The instrument operates out to wavelengths about 10 times longer than visible light to search for the first galaxies that formed in the universe. Because of the cosmic redshift, the further a galaxy is from Earth, the faster it moves away from us, stretching its light toward longer, "redder" wavelengths – into the infrared light spectrum where NIRCam will survey for candidates.

"The other instruments on JWST can then probe these objects in detail to test if we are really catching them when they were so young," Marcia Rieke explained. "The instrument can also peer through the clouds of gas and dust that hide the first stages when stars and planets are born and will provide insights to how planetary systems around distant stars form and evolve."

"NIRCam embodies many cutting-edge technologies, such as the infrared detector arrays themselves, a complex optical system based on lenses rather than the mirrors used in most infrared instruments, and devices to measure the optical performance of the JWST telescope and allow adjustments to keep it operating correctly."

Contamination control engineers conducted a "receiving inspection" of the James Webb Space Telescope's Mid-Infrared Instrument (or MIRI) in the giant clean room at NASA's Goddard Space Flight Center in Greenbelt, Md. As part of the standard receiving inspection, they are looking for the tiniest traces of dust or contamination, which would have to be remedied because cleanliness is a priority for such a sensitive instrument. Credit: NASA/Chris Gunn

George Rieke heads the science team overseeing another JWST instrument, MIRI, or Mid-Infrared Imager, which was built in a collaboration among 10 European nations, led by Gillian Wright of the United Kingdom Advanced Technology Center, and NASA (through the Jet Propulsion Laboratory).

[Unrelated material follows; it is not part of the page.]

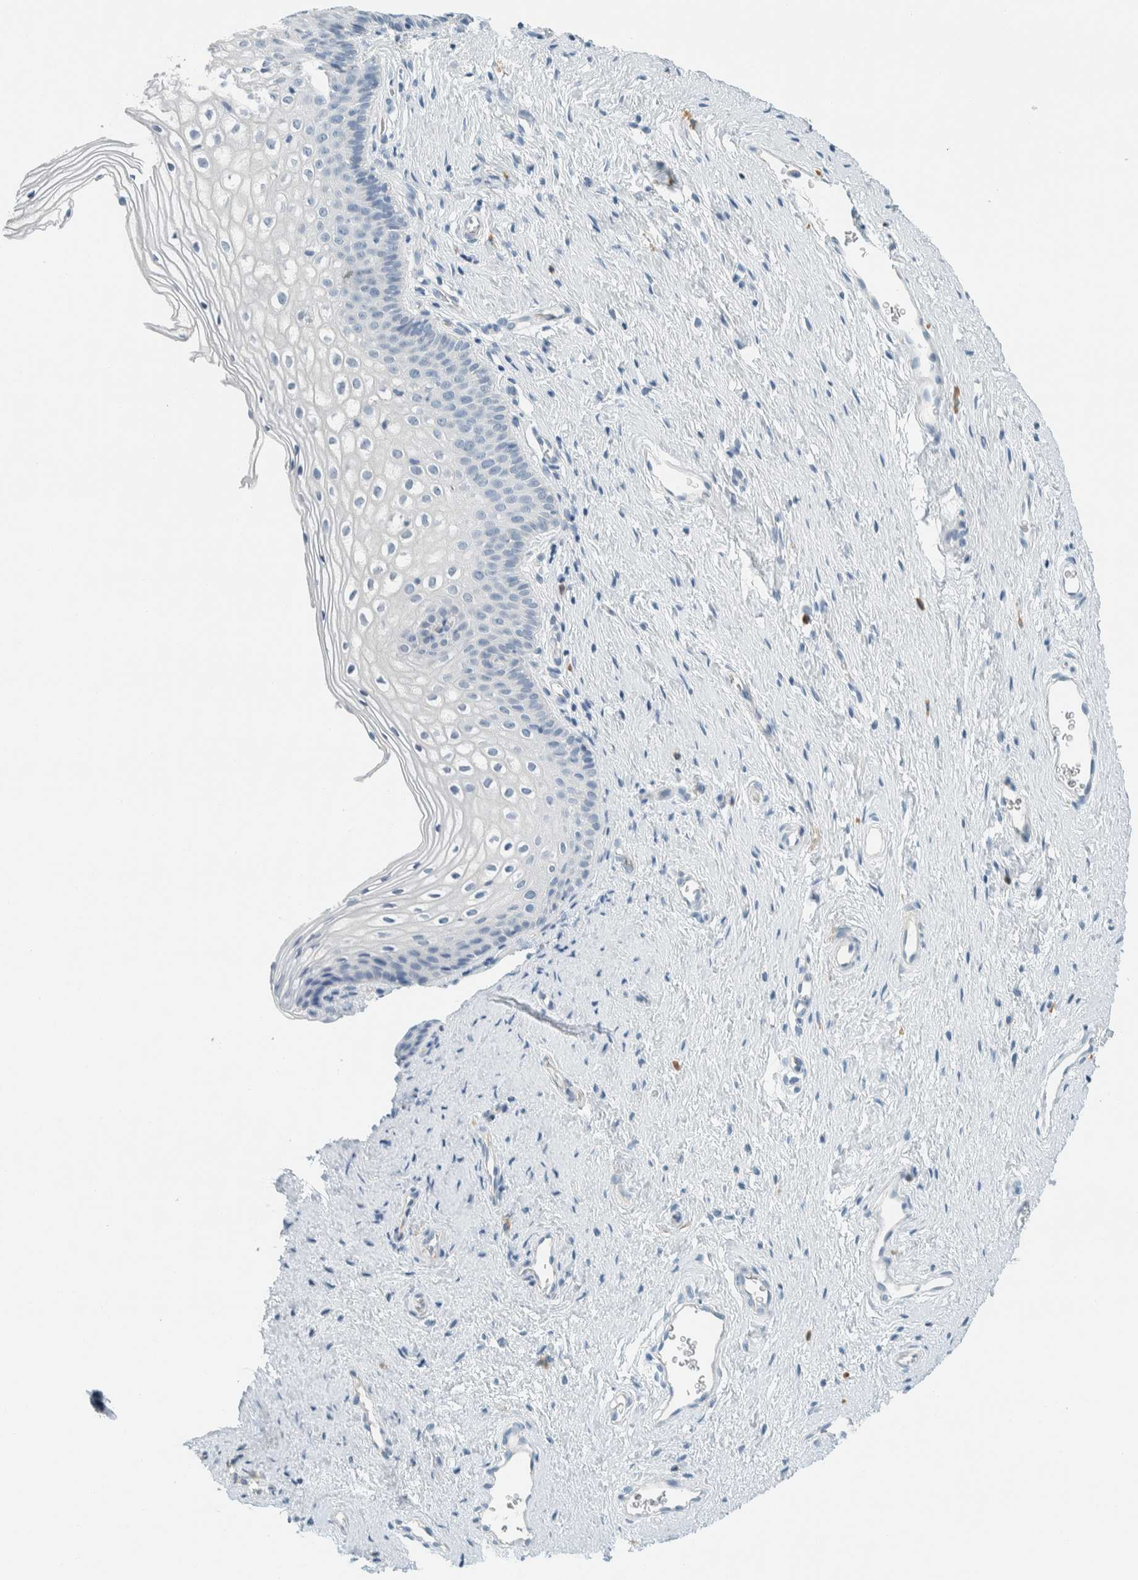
{"staining": {"intensity": "negative", "quantity": "none", "location": "none"}, "tissue": "cervix", "cell_type": "Glandular cells", "image_type": "normal", "snomed": [{"axis": "morphology", "description": "Normal tissue, NOS"}, {"axis": "topography", "description": "Cervix"}], "caption": "Immunohistochemistry (IHC) of benign human cervix shows no expression in glandular cells.", "gene": "SLFN12", "patient": {"sex": "female", "age": 27}}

Delivered to Goddard Space Flight Center in 2012, MIRI has now been mounted in the JWST instrument module and recently operated flawlessly in the first round of low-temperature testing under environmental conditions mimicking those found in deep space, where JWST will be operating.

"MIRI extends the wavelength range of JWST to 28 microns, about 50 times redder than visible light and in the range where planets outside our solar system, very young stars and star-forming galaxies are bright," said George Rieke.